Start of Document section

This page describes the three ApiKey.status values, what each means, and what actions are available from each state.

Status Meaning Available actions
active The key is valid and can authenticate API requests Rotate, Revoke
revoked An admin explicitly disabled the key — terminal and irreversible. API requests using this token return 401. None (the row is kept for audit history)
expired The key’s expiresAt date has passed (a system-side transition, never an admin action). API requests return 401. None (issue a new key)

The ApiKey.status enum has exactly these three values. There is no “suspended” or “paused” state.

The full API key token (mg_<env>_<32 base32 characters>) is returned by api_keys_create and api_keys_rotate once only, in that response. Every subsequent read — including api_keys_list — returns only the 8-character prefix (for example, abcd1234••••). The masking is intentional, not a gap.

End of Document section
Start of Data records

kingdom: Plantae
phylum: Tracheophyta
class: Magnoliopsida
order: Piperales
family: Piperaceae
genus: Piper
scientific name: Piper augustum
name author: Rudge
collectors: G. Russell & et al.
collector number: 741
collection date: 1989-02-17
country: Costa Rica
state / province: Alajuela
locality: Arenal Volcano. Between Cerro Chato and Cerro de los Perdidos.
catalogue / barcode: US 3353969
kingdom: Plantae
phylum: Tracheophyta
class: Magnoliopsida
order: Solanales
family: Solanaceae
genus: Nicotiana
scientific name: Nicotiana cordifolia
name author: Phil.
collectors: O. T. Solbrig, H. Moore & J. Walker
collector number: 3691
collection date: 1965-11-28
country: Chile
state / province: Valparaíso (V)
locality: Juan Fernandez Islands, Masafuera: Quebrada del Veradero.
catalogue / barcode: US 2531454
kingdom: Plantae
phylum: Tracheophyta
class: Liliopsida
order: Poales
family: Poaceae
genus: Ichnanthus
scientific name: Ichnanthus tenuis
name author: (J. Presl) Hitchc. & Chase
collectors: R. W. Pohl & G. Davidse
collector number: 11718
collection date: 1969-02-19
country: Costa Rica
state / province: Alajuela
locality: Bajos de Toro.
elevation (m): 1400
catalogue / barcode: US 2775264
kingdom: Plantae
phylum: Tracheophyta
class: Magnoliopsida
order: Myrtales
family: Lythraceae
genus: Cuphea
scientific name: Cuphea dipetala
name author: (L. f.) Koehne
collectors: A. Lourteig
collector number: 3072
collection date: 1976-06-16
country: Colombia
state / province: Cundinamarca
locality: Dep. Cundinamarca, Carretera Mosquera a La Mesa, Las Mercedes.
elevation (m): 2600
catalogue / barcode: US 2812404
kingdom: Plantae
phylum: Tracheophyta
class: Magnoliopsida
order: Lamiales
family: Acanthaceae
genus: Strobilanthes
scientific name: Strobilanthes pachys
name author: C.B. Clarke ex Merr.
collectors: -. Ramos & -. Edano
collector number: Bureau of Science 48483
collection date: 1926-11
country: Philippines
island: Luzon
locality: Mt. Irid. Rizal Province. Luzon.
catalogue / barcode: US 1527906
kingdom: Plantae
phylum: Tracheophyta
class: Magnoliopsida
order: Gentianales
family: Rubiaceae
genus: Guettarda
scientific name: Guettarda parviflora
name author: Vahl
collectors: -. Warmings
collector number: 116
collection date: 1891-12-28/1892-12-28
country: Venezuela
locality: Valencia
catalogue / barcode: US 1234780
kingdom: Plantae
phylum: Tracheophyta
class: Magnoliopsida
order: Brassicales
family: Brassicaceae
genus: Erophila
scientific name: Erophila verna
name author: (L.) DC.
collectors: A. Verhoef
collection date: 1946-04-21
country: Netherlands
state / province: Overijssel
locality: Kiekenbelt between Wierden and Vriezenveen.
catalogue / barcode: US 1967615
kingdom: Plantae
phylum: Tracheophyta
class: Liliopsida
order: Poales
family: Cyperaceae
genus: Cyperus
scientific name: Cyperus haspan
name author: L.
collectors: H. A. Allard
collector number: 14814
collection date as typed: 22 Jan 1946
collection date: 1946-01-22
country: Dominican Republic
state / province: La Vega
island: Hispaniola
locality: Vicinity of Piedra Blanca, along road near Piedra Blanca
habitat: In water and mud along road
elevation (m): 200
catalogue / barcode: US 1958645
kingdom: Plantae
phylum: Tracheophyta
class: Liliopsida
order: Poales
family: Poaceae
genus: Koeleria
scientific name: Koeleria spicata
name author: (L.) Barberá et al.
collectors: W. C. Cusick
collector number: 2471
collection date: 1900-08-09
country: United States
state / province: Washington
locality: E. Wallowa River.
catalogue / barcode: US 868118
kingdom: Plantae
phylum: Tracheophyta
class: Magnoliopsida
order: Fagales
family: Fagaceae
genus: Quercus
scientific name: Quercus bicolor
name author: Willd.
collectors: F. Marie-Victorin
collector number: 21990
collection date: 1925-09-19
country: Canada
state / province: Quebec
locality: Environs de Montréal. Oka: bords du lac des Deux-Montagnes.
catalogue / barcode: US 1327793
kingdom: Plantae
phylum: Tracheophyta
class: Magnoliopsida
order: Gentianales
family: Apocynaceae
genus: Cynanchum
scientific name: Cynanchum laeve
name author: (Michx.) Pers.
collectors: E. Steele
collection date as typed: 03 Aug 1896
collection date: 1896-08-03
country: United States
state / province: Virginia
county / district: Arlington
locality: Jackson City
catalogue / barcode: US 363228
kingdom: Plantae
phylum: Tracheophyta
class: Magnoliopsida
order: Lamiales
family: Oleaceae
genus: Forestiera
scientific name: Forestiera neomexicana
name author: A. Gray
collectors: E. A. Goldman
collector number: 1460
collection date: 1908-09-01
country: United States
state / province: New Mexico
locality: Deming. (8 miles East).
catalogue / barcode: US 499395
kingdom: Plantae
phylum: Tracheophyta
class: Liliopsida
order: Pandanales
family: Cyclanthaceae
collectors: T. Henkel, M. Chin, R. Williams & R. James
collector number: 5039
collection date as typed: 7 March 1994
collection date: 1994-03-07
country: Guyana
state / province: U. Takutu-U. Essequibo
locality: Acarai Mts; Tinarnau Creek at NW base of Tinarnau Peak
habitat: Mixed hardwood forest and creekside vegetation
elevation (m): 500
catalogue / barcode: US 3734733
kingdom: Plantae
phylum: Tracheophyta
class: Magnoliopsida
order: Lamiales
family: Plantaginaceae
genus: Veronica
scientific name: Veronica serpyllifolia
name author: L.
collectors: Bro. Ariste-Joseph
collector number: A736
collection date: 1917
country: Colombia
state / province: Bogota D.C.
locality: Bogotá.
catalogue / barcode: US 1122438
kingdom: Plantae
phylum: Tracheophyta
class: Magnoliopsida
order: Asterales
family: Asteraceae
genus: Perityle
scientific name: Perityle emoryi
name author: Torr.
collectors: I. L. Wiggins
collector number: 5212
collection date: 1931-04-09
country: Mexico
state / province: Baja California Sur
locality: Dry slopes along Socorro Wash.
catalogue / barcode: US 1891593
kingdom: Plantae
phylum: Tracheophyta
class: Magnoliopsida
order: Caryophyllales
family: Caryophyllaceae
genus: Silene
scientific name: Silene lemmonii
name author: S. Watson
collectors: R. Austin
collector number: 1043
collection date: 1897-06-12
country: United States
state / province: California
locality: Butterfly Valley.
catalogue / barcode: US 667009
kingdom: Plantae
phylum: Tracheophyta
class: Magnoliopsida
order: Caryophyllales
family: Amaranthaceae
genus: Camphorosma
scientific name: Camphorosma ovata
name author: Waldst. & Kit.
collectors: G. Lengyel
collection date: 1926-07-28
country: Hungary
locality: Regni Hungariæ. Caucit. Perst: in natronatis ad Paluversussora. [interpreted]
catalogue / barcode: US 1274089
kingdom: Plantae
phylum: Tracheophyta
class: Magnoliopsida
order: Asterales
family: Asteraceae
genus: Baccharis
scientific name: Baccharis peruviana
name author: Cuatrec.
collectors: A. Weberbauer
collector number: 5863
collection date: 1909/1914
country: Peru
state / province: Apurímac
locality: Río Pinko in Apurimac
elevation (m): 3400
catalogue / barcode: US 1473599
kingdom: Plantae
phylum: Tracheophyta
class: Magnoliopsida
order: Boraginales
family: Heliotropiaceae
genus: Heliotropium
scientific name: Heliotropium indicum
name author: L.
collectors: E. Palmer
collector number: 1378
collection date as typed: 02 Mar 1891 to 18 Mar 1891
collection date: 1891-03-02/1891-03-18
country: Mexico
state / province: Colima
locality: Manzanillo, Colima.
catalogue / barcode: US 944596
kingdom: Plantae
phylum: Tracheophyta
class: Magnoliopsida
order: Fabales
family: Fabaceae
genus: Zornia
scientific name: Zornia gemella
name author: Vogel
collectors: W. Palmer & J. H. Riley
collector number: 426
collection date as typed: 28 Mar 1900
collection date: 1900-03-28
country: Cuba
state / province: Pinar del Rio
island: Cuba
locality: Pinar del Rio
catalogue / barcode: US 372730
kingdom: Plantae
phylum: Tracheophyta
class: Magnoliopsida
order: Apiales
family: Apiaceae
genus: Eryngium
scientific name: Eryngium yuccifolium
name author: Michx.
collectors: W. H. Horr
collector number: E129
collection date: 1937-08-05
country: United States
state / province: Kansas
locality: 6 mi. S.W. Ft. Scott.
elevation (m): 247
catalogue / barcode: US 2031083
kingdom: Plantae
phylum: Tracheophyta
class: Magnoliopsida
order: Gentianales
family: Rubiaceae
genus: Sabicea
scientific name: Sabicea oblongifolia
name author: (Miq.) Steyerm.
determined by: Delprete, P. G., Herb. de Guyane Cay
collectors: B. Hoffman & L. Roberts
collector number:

End of Data records

**What this exercise asks:**
#1 According to the API key status documentation, what do API requests return when they use a revoked key's token?
#2 Extend the API key status documentation past its final sentence.
The listing plays no part in this exercise.

**Task responses:**
#1 They return 401.

#2
When you rotate an active key, the new token becomes active immediately and the old token remains valid for seven days (ApiKeyRotateResponse.previousKeyExpiresAt). This window gives you time to update your integration before the old token expires. After seven days, the old token transitions to expired automatically.

Rotating a revoked or expired key returns 409 conflict.invalid_state. Issue a new key instead.

The API keys list shows “Expires in N days” for any active key approaching its expiresAt. Keys with lastUsedAt: null that have not been used for a long time show “Never used” — these are candidates for revocation under a least-privilege hygiene policy.

Revoked keys remain visible in the API keys list, greyed out with their revokedAt timestamp. They are not deleted — the history is preserved for audit purposes.